Look through the lines below for the word "knee", and copy every line that has it.

Stored data entries:
- Opening Delimiter -
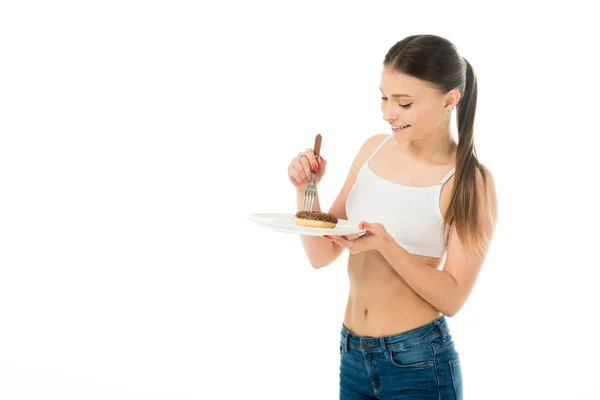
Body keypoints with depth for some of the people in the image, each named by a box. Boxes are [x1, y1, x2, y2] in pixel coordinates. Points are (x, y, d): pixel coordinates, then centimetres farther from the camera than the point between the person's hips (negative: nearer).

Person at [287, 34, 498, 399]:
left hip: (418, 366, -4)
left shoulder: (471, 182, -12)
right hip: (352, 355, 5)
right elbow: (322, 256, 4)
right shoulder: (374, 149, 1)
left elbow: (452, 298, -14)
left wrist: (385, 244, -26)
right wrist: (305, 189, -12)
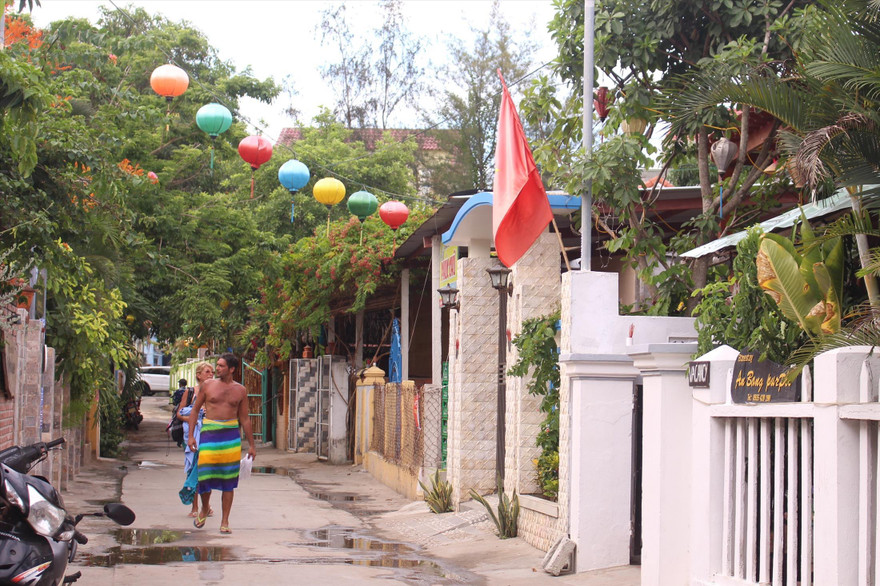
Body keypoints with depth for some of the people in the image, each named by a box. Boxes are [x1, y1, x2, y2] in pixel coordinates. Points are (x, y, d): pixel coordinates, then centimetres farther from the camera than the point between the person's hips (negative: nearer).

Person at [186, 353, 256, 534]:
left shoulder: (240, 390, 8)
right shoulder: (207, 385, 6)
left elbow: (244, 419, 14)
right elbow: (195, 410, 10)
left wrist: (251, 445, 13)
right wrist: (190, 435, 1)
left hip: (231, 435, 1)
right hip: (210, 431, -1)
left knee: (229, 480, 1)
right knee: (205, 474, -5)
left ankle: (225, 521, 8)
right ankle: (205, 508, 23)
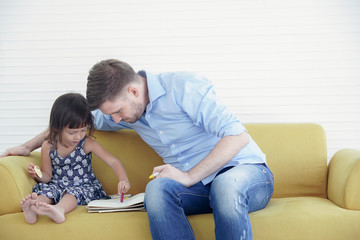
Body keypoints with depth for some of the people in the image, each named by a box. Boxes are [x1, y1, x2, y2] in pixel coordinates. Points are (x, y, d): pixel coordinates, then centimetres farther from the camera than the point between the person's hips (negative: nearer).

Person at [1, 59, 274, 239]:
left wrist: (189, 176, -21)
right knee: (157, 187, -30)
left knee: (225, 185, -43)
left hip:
- Closing Delimiter -
- Opening Delimiter -
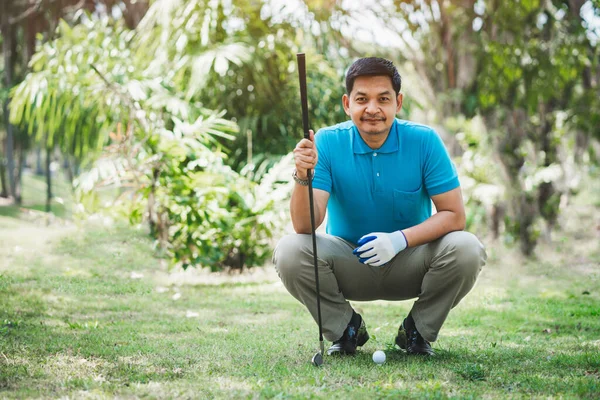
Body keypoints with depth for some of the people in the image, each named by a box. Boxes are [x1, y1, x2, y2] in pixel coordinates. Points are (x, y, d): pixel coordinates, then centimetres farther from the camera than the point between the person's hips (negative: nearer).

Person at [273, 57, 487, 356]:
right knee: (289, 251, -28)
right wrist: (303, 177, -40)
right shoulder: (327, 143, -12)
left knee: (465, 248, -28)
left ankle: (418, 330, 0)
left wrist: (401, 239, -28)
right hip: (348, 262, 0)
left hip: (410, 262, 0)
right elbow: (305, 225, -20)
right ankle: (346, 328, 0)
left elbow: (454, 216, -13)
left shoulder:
- Closing Delimiter -
◆ Output of the task ◆
left knee: (229, 480, 1)
right knee: (205, 474, -5)
right knee: (157, 187, -30)
left knee: (225, 185, -43)
right knee: (289, 251, -28)
left knee: (465, 248, -28)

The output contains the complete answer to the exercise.